Not like pineapple, we’d wager, because “pineapple leather” – an alternative to animal hide made from fibres from pineapple leaves – is one that Bentley opted not to develop. Another finish not making the cut is a textile made from mushroom spores and fibres (a senior exec pushed his finger through it, exposing its fragility). Palm leaves and cork remain on the radar, even if they’ve not been signed off.
One impressive sample material that catches our eye is a pretty prototype ceramic inlay pressed into a section of dashboard veneer. “We’ve been working for three or four years on this patented process”, Mulder tells us, before adding that the technology to do this flawlessly, with slivers of ceramic, has been developed with an aerospace firm.
We playfully ask what the aerospace company’s carbon footprint is like, and are politely informed by a colleague of Mulder that the firm in question doesn’t launch rockets or aeroplanes itself, but rather works with firms that do.

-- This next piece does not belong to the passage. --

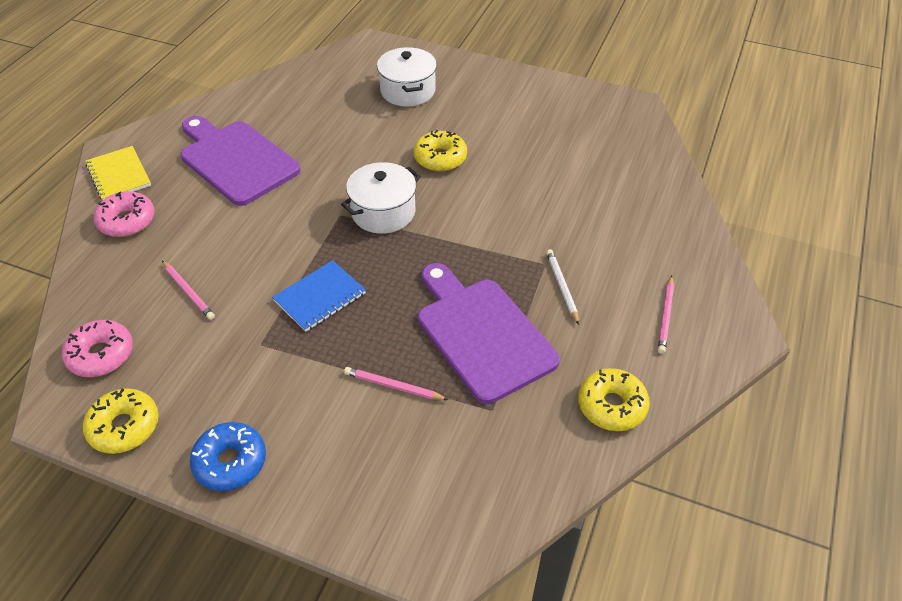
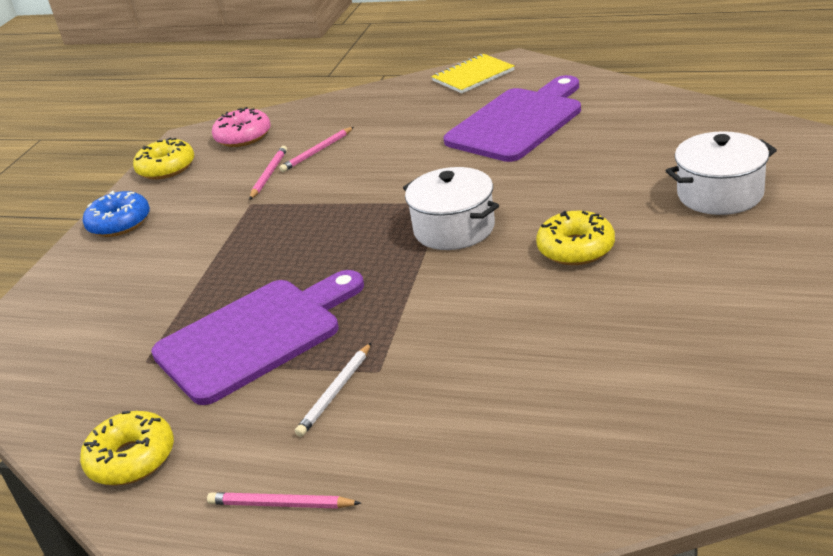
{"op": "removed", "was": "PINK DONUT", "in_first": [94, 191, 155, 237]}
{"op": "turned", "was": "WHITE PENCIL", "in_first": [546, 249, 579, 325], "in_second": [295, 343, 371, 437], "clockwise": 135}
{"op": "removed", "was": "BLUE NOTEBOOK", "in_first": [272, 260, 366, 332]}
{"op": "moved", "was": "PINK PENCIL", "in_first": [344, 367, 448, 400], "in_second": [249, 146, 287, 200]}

A similar emissions-based thread can be unpicked with regard to Bentley customers. These people are purchasing vehicles from a firm that intends to be carbon neutral by 2030 – a noble intent – while 80 per cent of all the cars it has ever made are said to still be on the road – a statistic of sustainability almost unheard of in the automotive industry.
But against this narrative is the fact that the average Bentley buyer owns eight cars, and such people are likely to be “high-net-worth individuals”, often defined as those with at least £1million (AUD$1.8m) of liquid assets – cash, in other words – in their accounts. Such customers may have multiple houses at their disposal around the world, perhaps even a private plane or two to whisk them to these destinations, and a yacht to mess about on once they are there.

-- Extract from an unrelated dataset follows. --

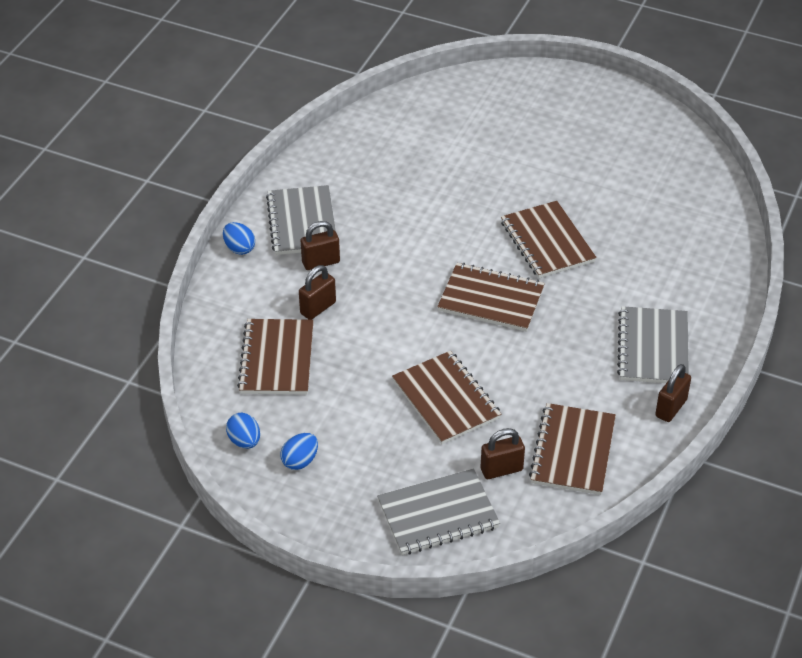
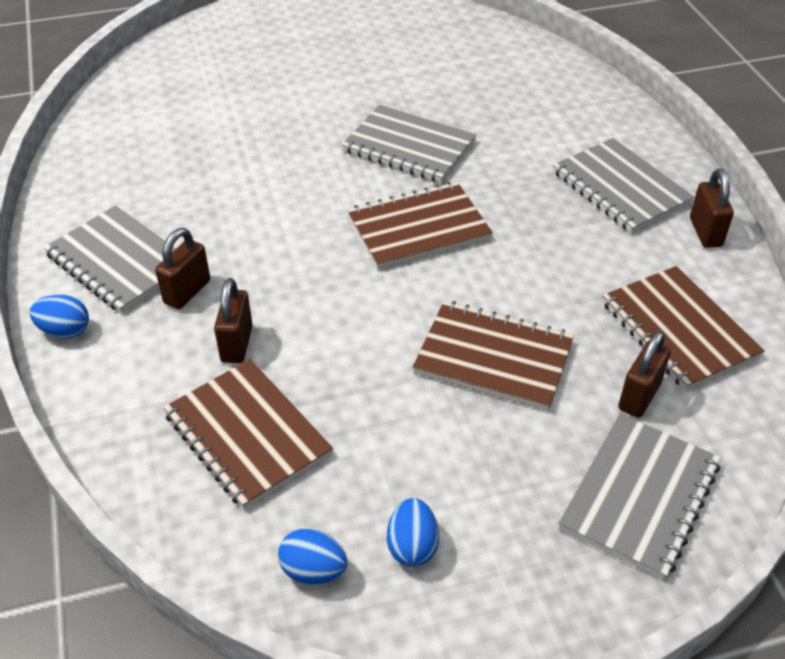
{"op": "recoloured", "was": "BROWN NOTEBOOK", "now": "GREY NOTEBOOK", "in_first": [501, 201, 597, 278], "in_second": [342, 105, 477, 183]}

One detail we pick up on at Crewe is that cars are felt to be very visible when they are being refuelled. That’s a rare event in the Flying Spur Hybrid, which is seen as desirable by customers; “You don’t have to pull up to a petrol station and be seen”, we overhear. A comparison is then made with owners’ yachts, which can be moored up offshore, their profligacy out of sight, their privacy core to their appeal. If we are to accept that Bentleys can be sustainable and eco-conscious, can the same be said of their owners? The jury’s out. But does wealth like to whisper? You bet.